Copy every line below. Do not alter any of them.

**Records supplied**
================================

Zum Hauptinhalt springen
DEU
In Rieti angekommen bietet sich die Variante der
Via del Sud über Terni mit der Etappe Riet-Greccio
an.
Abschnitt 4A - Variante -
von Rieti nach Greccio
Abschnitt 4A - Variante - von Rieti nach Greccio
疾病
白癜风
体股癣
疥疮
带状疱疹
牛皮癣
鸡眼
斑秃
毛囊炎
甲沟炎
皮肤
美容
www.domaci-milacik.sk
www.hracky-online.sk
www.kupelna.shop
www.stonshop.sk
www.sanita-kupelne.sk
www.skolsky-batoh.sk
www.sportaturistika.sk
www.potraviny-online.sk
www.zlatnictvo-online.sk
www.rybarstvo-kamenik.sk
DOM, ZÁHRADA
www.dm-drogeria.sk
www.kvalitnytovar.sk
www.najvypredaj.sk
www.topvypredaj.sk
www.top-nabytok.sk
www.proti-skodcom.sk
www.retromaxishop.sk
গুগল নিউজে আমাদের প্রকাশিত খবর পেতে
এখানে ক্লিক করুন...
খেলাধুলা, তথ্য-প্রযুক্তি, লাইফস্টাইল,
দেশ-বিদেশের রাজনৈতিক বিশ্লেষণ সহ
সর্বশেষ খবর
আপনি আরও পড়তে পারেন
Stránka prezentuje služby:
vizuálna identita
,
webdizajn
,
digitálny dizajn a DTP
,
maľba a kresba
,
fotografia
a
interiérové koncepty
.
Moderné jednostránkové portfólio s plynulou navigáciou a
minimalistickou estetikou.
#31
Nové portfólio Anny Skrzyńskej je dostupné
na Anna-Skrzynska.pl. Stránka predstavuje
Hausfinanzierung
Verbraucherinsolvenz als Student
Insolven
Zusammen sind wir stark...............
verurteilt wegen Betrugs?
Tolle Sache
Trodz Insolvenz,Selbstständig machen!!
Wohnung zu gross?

================================

**Result**
Zum Hauptinhalt springen
DEU
In Rieti angekommen bietet sich die Variante der
Via del Sud über Terni mit der Etappe Riet-Greccio
an.
Abschnitt 4A - Variante -
von Rieti nach Greccio
Abschnitt 4A - Variante - von Rieti nach Greccio
疾病
白癜风
体股癣
疥疮
带状疱疹
牛皮癣
鸡眼
斑秃
毛囊炎
甲沟炎
皮肤
美容
www.domaci-milacik.sk
www.hracky-online.sk
www.kupelna.shop
www.stonshop.sk
www.sanita-kupelne.sk
www.skolsky-batoh.sk
www.sportaturistika.sk
www.potraviny-online.sk
www.zlatnictvo-online.sk
www.rybarstvo-kamenik.sk
DOM, ZÁHRADA
www.dm-drogeria.sk
www.kvalitnytovar.sk
www.najvypredaj.sk
www.topvypredaj.sk
www.top-nabytok.sk
www.proti-skodcom.sk
www.retromaxishop.sk
গুগল নিউজে আমাদের প্রকাশিত খবর পেতে
এখানে ক্লিক করুন...
খেলাধুলা, তথ্য-প্রযুক্তি, লাইফস্টাইল,
দেশ-বিদেশের রাজনৈতিক বিশ্লেষণ সহ
সর্বশেষ খবর
আপনি আরও পড়তে পারেন
Stránka prezentuje služby:
vizuálna identita
,
webdizajn
,
digitálny dizajn a DTP
,
maľba a kresba
,
fotografia
a
interiérové koncepty
.
Moderné jednostránkové portfólio s plynulou navigáciou a
minimalistickou estetikou.
#31
Nové portfólio Anny Skrzyńskej je dostupné
na Anna-Skrzynska.pl. Stránka predstavuje
Hausfinanzierung
Verbraucherinsolvenz als Student
Insolven
Zusammen sind wir stark...............
verurteilt wegen Betrugs?
Tolle Sache
Trodz Insolvenz,Selbstständig machen!!
Wohnung zu gross?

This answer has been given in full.